The tripartite system could have worked but
(i) the proportion of grammar school places varied widely between local authorities;
(ii) girls were discriminated against;
(iii) secondary modern schools were hopelessly underfunded;
(iv) technical schools were too expensive;
(v) grammar school teachers enjoyed much higher status than their secondary modern colleagues.

The comprehensive (or multilateral) system might have worked (as it indeed did in 1950s Anglesey) but
(i) oversized schools were cobbled together from existing buildings, and the building standards were appalling (remember high-alumina cement?). I have taught in third-hand Portacabins that would have been judged unfit for the inmates of Her Majesty’s Prisons.
(ii) top jobs were often given to grammar school teachers who had no idea of the needs of non-academic children;
(iii) just as comprehensives were getting under way, local authority expenditure was limited by the Callaghan government and buildings were then left unrepaired throughout the eighties;
(iv) the strategies for maintaining discipline were removed and no effective substitutes found.

A new version of the tripartite system could work if
(i) the grammar schools were highly academic and suitable only for a small proportion of the population;
(ii) the modern and technical schools were very generously funded and staffed with highly trained, well-paid teachers teaching very small groups in manageable-sized schools;
(iii) pupils could move freely between the schools to accommodate talents that developed at different stages.

Anonymous said...

It's the "moving freely" bit that's unworkable. Having a good year just before going off the rails and hitting the E already results in constant movements between bands and sets in comps. You end up with stupidly huge classes in one band and eleven in another; or rather you don't because you start rearranging the kids on the basis of workability.

Similarly we have disruptive reallocations on the grounds that baseline ability upon entry when you've just got off a boat from the Congo and don't speak English tend to shove you into the lower sets. Within a year you turn out to have been jolly clever all along but the changing allocation has already been reached, exceeded and waved goodbye.
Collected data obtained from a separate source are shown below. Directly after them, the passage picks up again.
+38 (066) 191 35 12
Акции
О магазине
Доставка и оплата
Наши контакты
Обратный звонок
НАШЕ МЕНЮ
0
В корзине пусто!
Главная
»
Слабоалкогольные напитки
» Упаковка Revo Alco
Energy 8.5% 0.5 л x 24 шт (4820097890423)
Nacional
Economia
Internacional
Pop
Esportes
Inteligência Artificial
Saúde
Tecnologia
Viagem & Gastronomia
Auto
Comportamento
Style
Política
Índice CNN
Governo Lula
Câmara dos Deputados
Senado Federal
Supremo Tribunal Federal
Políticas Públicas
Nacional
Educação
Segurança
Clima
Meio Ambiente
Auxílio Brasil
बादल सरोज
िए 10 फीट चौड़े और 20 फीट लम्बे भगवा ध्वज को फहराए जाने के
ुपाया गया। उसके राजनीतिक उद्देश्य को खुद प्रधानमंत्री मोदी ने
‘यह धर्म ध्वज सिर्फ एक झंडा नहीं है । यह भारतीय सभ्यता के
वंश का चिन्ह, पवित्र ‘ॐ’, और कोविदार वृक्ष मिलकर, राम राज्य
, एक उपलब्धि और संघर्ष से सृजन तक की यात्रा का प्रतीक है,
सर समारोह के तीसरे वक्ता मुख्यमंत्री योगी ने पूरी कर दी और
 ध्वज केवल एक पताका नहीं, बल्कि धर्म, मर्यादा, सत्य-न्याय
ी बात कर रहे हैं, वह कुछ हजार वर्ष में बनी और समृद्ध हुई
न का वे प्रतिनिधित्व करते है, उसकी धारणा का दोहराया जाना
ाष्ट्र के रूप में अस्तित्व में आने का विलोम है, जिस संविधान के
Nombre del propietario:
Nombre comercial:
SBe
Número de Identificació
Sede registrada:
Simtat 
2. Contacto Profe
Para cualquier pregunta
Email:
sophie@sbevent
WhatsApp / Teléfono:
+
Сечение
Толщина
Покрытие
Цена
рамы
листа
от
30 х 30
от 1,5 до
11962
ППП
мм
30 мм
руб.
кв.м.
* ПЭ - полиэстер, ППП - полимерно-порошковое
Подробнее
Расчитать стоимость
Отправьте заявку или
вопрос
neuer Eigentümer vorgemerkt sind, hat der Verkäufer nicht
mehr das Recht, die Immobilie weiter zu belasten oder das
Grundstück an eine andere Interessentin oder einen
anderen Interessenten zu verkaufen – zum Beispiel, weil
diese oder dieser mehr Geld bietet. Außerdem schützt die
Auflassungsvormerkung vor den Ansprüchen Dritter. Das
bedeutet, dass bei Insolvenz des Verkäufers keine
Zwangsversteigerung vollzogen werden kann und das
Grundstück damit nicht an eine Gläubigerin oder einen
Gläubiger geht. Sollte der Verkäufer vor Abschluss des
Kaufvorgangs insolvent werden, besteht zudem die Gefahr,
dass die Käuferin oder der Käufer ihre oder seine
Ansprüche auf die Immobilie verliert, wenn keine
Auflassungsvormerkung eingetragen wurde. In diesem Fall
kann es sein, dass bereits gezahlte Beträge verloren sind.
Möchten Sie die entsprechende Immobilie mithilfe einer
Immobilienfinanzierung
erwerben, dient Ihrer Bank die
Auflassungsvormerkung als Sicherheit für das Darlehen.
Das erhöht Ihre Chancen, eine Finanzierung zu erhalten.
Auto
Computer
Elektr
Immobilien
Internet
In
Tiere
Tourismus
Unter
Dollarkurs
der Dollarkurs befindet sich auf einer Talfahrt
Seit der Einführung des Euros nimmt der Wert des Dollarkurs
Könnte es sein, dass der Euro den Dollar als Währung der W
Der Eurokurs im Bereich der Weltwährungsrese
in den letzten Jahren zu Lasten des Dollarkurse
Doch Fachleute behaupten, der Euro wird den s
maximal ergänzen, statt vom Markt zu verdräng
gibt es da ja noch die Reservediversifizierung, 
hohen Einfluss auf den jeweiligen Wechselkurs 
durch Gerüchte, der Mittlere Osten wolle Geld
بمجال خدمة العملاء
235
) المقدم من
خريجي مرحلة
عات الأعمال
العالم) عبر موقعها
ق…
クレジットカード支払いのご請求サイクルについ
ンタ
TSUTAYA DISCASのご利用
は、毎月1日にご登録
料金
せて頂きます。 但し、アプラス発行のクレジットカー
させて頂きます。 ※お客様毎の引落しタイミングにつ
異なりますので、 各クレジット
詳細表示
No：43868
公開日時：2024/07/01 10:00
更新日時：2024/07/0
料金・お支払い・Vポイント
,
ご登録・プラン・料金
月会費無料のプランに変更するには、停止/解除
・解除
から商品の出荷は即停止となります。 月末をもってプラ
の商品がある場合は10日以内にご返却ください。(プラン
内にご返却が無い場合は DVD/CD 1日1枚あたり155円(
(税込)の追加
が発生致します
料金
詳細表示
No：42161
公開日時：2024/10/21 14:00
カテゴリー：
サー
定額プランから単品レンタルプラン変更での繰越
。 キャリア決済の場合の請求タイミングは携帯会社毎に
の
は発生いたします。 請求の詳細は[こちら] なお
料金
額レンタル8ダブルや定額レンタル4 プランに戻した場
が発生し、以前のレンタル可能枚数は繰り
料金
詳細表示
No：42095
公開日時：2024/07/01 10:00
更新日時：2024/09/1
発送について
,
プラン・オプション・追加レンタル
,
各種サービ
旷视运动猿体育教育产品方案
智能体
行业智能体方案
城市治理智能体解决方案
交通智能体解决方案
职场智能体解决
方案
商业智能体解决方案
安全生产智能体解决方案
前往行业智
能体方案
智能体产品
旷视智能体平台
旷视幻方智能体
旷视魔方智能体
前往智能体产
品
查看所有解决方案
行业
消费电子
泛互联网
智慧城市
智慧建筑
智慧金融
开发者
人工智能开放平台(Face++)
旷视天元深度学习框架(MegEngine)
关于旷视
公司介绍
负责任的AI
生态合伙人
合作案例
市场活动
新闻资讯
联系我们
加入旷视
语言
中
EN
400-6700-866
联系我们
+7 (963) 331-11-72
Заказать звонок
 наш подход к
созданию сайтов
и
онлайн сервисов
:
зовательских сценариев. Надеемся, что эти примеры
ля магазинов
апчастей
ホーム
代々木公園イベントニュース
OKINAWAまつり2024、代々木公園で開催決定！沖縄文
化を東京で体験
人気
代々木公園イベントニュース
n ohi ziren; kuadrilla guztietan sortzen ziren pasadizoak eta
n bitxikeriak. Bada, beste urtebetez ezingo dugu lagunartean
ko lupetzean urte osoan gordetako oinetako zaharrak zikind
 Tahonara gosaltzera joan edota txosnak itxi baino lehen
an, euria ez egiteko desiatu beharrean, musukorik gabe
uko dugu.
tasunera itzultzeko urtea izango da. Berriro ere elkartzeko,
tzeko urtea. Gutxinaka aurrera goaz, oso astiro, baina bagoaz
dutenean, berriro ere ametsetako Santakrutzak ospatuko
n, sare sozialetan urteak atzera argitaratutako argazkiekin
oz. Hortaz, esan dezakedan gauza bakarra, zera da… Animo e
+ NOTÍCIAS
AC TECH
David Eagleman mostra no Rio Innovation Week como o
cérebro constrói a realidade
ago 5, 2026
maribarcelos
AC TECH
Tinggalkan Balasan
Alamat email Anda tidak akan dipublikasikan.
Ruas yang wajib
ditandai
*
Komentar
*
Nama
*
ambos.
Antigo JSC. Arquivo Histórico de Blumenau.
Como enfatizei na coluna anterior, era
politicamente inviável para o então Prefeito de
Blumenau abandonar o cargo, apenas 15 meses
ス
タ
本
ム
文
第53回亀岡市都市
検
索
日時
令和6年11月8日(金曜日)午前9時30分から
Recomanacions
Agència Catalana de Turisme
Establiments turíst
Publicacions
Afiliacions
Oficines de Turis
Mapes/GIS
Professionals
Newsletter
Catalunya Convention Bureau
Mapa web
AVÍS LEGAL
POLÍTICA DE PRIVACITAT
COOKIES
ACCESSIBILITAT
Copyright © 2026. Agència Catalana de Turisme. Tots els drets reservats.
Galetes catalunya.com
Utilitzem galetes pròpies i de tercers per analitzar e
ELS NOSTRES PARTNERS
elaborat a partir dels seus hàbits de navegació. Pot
Movemnet between academic-based schools and errmmm... the other should be annual at the most. It should never be based on a test that it is in the school's interest to manipulate (SATs). Otherwise I agree that too much talent is being wasted piddling about in the shallows of spoonfed comprehensive edutainment. We've had a lot of focus on doing what we can to bring on the bottom 20% and avoid their education being a waste of time. Now it's time to have a look at the top end. They are losing all expoerience of striving. A bright child in a comp can achieve As with very little personal effort. My own son was bright but bone idle yet was never challenged for it at school. His response was "I get As for doing nothing. I can live without an A*." It's a bad lesson for life.

DorsetDipper said...

there are still quite a lot of students going to Oxbridge from comprehensives, so think you miss the target.

Yes there are crap comprehensives, and there were crap Grammar schools. My local one took the cream of the city and sent them to Oxbridge in large numbers, but from what I gathered if you weren't in that select group you got a thoroughly dismal education.

Anonymous said...

'there are still quite a lot of students going to Oxbridge from comprehensives'

Look up the stats, Dorset Dipper. There are less students from the state sector at Oxford and Cambridge now than there were in 1970.

Anonymous said...

Dorset Dipper - surely the point is that there are good grammars and good comps - so let's find out what they're doing right and copy it. In some case this will mean copying what a good comp is doing. In other cases, this will mean copying what a good grammar.... oh hang on. That's ideologically impure, though.